Alloggeremo per una settimana presso una “casa” speciale, il centro sociale “Hapa Te Lehte”. Significa “passi leggeri”, ma qui, semplicemente, lo chiamano tutti la “casa delle donne”. Camere al piano di sopra e ufficio al piano terra, da anni è rifugio e spazio creativo per le donne di Scutari e provincia. Il centro è stato fondato nel 2001 dall’associazione femminista locale “Passi Leggeri”, sostenuto fin da subito da COSPE e dalla cooperazione italiana. Da molti anni ormai le operatrici portano assistenza legale e psicologica alle vittime di violenza domestica, organizzano corsi di formazione professionale e gestiscono anche un colorato asilo nido nel cortile davanti. Fare queste cose insieme non significa proprio costruire una piccola casa comune? Negli incontri che abbiamo fatto con famiglie rurali, le donne non si sono quasi mai sedute a conversare, sempre intente a servire cibo e grappa con un velo sugli occhi che mi è sembrato alquanto di rassegnazione. Incontriamo Ana, un’operatrice, in un ristorante gestito da un gruppo di donne legato al centro, e ci racconta delle grandi difficoltà, anche psicologiche, che incontrano le donne a denunciare violenze e separarsi dalla famiglia del marito. Passi pesanti, mi dico.
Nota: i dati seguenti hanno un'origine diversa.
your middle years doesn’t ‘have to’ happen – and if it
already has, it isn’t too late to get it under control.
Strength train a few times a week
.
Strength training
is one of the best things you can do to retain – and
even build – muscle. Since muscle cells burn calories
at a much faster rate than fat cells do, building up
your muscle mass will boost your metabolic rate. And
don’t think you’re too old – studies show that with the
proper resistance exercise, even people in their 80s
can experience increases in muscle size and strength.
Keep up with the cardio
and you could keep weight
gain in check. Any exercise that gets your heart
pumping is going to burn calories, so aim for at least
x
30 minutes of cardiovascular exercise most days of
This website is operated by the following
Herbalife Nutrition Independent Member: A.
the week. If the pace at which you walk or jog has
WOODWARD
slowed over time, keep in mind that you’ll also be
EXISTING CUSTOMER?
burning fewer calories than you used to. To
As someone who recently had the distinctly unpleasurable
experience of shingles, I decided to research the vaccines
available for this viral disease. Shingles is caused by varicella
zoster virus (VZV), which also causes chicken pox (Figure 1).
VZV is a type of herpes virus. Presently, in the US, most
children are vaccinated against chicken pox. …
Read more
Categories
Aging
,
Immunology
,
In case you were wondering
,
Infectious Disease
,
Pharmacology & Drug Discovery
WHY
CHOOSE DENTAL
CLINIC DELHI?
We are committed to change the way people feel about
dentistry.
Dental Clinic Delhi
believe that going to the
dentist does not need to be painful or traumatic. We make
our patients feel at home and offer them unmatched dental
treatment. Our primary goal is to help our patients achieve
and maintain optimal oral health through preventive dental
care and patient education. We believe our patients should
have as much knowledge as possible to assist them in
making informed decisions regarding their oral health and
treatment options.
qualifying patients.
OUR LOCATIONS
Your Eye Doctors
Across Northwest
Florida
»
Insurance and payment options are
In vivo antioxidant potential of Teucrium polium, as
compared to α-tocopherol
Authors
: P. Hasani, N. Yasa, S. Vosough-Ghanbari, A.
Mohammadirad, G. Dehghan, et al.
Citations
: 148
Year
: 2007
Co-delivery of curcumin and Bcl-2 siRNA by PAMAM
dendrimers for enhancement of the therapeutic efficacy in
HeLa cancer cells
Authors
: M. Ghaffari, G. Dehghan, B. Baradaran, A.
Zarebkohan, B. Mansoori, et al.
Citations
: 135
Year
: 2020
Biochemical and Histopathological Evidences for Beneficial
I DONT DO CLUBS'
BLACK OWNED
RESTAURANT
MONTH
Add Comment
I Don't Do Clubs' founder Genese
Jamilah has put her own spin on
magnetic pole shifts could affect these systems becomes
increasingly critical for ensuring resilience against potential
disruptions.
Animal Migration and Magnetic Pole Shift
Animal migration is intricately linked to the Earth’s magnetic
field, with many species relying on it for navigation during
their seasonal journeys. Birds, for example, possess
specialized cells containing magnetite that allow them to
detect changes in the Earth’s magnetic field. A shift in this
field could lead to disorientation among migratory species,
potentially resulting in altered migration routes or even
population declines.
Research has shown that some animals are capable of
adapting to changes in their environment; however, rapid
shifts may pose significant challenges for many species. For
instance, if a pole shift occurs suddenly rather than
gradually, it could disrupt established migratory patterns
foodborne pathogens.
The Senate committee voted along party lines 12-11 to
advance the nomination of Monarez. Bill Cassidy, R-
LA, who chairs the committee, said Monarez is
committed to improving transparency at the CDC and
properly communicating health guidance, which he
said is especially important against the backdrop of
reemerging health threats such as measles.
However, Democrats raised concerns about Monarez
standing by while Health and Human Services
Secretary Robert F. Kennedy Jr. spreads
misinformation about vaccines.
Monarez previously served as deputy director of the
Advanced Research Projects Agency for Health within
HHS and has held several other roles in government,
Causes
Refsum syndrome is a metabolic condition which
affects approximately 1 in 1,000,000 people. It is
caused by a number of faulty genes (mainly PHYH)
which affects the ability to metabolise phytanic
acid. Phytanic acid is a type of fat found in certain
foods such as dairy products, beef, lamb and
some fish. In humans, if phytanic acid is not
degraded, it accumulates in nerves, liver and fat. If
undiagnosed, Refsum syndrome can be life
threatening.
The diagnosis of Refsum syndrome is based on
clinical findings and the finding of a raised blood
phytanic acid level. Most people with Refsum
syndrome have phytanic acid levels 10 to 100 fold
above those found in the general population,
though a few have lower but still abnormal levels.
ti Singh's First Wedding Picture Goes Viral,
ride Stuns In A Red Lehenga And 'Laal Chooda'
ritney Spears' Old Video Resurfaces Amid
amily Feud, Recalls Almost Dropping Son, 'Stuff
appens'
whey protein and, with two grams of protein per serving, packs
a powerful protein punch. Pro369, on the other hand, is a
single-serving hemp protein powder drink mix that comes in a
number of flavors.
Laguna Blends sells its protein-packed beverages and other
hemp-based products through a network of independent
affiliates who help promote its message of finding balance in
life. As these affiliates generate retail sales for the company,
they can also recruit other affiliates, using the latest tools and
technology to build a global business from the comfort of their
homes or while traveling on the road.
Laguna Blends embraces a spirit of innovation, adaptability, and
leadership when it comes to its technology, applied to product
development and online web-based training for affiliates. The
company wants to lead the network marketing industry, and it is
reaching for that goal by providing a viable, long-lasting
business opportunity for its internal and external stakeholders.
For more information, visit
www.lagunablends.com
Ci muoviamo per la Zadrima, la regione intorno a Scutari, sempre accanto a campi coltivati a cereali e frutteti; le montagne che ci fanno da cornice non sono altro che le prime guardiane delle Alpi albanesi che si trovano a nord, verso il Kosovo e il Montenegro. Affrontiamo il traffico di Tirana solo un pomeriggio per fortuna; volteggiando intorno ad enormi rotonde mi accorgo di quanto gli albanesi amino le Mercedes-Benz e di quanto costruire e ricostruire faccia parte della vita della capitale. Le case di campagna invece sono basse e bianche e spesso fanno compagnia a nuovi appartamenti, o solo piani e terrazze, con colori sgargianti che si mescolano al cemento non intonacato. Pergole di uva, orti, rimesse per le auto abitate anche da capre, pecore e mucche sono i più utili sostituti dei nostri giardini curati all’inglese. D’altronde Rozeta mi dice che gli albanesi consumano 3 litri di latte al giorno tra formaggi, yogurt e latte e farseli in casa è ancora molto comune! Age, un’anziana e vispissima contadina, ci accoglie con ricotta, succo di fragole e l’immancabile raki, la grappa locale, tutti fatti in casa. La montagna Shita è la sua compagna, e parte è stata mappata per il progetto eco-turistico portato avanti da COSPE. Age ci sorride e salta di qua e di là per fare gli onori di casa, e con orgoglio ci mostra il suo orto curato e la casa nuova per i figli; trapela anche la consapevolezza che proprio loro, trasferiti in Grecia anni fa, molto probabilmente non verranno mai ad abitare accanto a lei su una montagna.
Una settimana è poca per visitare la zona, ma quanto basta per farti venire la voglia di ritornarci, almeno per rincontrare Age, la luce sul lago di Scutari e il sapore delle prugne balcaniche.